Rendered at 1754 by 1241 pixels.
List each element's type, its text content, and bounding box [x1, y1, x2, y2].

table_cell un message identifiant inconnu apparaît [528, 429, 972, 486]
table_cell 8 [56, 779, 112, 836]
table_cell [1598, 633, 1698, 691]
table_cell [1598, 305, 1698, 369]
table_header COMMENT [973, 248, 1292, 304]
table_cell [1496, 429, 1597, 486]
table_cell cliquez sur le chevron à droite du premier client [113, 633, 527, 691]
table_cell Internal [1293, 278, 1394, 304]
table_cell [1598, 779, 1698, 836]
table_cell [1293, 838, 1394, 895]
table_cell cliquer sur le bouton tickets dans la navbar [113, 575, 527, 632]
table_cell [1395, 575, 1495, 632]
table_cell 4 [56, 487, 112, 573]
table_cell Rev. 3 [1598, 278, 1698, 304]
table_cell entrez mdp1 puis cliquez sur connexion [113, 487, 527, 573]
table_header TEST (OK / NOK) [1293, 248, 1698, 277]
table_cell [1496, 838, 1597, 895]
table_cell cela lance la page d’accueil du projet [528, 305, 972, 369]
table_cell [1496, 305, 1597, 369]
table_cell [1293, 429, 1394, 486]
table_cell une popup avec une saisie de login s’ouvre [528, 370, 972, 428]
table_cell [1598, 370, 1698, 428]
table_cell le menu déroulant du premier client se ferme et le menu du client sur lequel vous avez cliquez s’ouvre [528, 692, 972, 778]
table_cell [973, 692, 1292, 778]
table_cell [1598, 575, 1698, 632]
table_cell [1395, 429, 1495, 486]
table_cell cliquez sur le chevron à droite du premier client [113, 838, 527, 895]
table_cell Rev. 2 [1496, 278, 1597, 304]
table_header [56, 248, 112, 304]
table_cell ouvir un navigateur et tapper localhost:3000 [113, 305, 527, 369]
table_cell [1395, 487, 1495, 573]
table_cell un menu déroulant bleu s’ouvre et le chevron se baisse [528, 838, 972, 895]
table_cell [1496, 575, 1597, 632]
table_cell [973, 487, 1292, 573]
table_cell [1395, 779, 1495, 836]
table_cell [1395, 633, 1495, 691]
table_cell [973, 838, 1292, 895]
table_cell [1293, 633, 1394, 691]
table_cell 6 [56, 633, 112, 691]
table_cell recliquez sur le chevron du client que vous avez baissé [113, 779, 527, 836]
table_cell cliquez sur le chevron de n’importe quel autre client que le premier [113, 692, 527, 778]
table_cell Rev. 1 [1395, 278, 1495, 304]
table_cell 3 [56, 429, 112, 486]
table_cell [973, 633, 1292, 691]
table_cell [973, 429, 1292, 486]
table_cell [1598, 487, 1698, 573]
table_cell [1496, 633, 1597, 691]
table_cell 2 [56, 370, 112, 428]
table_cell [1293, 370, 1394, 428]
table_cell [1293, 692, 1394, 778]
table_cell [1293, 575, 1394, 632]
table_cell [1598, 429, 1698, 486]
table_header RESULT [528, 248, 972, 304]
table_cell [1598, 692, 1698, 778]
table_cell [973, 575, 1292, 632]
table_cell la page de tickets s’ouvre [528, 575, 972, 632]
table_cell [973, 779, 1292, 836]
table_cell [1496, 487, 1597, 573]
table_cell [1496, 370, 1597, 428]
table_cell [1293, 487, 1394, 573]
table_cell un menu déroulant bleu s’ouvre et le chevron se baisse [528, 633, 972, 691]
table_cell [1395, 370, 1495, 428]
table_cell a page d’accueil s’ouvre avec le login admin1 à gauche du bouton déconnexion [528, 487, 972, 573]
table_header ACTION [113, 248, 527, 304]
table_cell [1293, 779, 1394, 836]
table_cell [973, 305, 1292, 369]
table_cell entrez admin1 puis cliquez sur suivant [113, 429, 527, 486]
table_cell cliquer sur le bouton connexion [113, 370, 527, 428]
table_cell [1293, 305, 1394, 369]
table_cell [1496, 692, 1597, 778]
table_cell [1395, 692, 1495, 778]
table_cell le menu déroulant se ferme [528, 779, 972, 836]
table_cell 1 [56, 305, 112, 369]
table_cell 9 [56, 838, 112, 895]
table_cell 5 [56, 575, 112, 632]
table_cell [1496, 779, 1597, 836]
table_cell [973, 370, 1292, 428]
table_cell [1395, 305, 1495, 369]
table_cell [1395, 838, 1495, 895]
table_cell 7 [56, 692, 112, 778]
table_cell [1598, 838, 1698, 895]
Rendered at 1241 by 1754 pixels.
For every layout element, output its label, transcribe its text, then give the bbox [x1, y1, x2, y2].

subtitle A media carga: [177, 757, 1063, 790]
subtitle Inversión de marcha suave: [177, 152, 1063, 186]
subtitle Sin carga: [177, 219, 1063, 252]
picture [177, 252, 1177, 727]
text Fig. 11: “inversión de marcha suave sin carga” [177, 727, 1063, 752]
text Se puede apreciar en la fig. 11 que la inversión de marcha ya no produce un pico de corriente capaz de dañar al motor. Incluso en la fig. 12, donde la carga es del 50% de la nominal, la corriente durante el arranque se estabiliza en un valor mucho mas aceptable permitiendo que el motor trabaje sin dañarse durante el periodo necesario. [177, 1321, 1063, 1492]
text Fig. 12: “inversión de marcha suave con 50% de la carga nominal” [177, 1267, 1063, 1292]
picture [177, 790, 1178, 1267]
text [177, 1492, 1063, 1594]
--*--
- **Exercise directions**: Transcribe exactly, and only, the lines that extend from the one containing "Rendered at 1241 by 1754 pixels." to the end of the records above, inclusive of both.

- **Answer to this exercise**:
Rendered at 1241 by 1754 pixels.
For every layout element, output its label, transcribe its text, then give the bbox [x1, y1, x2, y2].

subtitle A media carga: [177, 757, 1063, 790]
subtitle Inversión de marcha suave: [177, 152, 1063, 186]
subtitle Sin carga: [177, 219, 1063, 252]
picture [177, 252, 1177, 727]
text Fig. 11: “inversión de marcha suave sin carga” [177, 727, 1063, 752]
text Se puede apreciar en la fig. 11 que la inversión de marcha ya no produce un pico de corriente capaz de dañar al motor. Incluso en la fig. 12, donde la carga es del 50% de la nominal, la corriente durante el arranque se estabiliza en un valor mucho mas aceptable permitiendo que el motor trabaje sin dañarse durante el periodo necesario. [177, 1321, 1063, 1492]
text Fig. 12: “inversión de marcha suave con 50% de la carga nominal” [177, 1267, 1063, 1292]
picture [177, 790, 1178, 1267]
text [177, 1492, 1063, 1594]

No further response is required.